WHY we do what we do
Research shows that homeless children are confronted with health problems, hunger and poor nutrition, developmental delays, psychological problems and educational underachievement significantly more often than housed children. Children who are homeless are five times more likely to contract an infectious disease and six times more likely to experience stunted growth. 87% of homeless children worry that something bad will happen to their family while 47% of homeless children experience anxiety or depression. 75% of homeless children perform below grade level and 36% of them are likely to have to repeat a grade, two and three times the national average, respectively.
Homeless children experience chronic stress and trauma from frequent moves; inconsistent relationships; lack of places to play; witnessing domestic violence; and being surrounded by substance abuse.
Homeless families with children are the largest growing demographic among homeless people. The Metropolitan Denver Homeless Initiative’s (MDHI) January 25, 2016 Point-In-Time study of the homeless population counted an estimated 3,631 persons who were homeless in our community on the day the count was conducted. In Denver County, families with children comprise the largest segment of the homeless population, representing 81% of families surveyed.

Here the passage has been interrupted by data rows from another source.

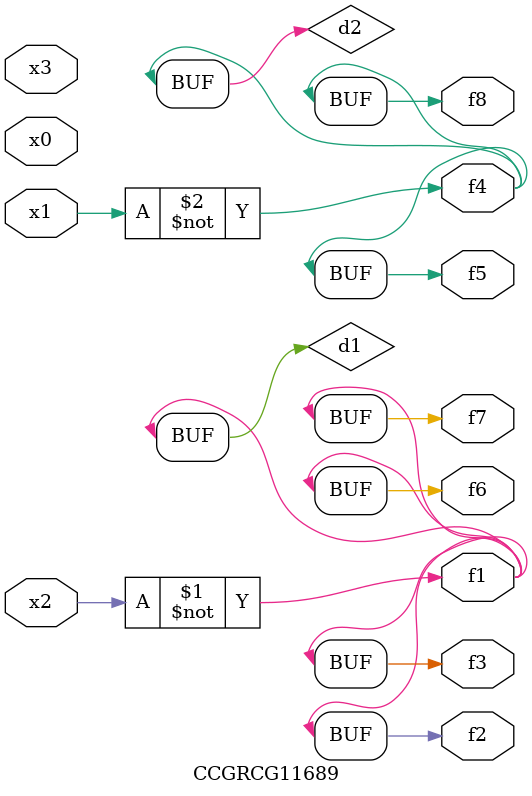
<source format=v>
module CCGRCG11689(
	input x0, x1, x2, x3,
	output f1, f2, f3, f4, f5, f6, f7, f8
);

	wire d1, d2;

	xnor (d1, x2);
	not (d2, x1);
	assign f1 = d1;
	assign f2 = d1;
	assign f3 = d1;
	assign f4 = d2;
	assign f5 = d2;
	assign f6 = d1;
	assign f7 = d1;
	assign f8 = d2;
endmodule

</source>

Contributing to the problem of homelessness is the disparity in the cost of living in the city and county of Denver. The Colorado Center on Law and Policy has calculated the self-sufficiency wage for one adult, one preschooler and one school-age child (a fairly typical composition of a Family HomeStead client family) is $57,409. Considering Family HomeStead client families have an income ranging from $0 to $21,000 a year, reaching the level of self-sufficiency is a lofty and unachievable goal.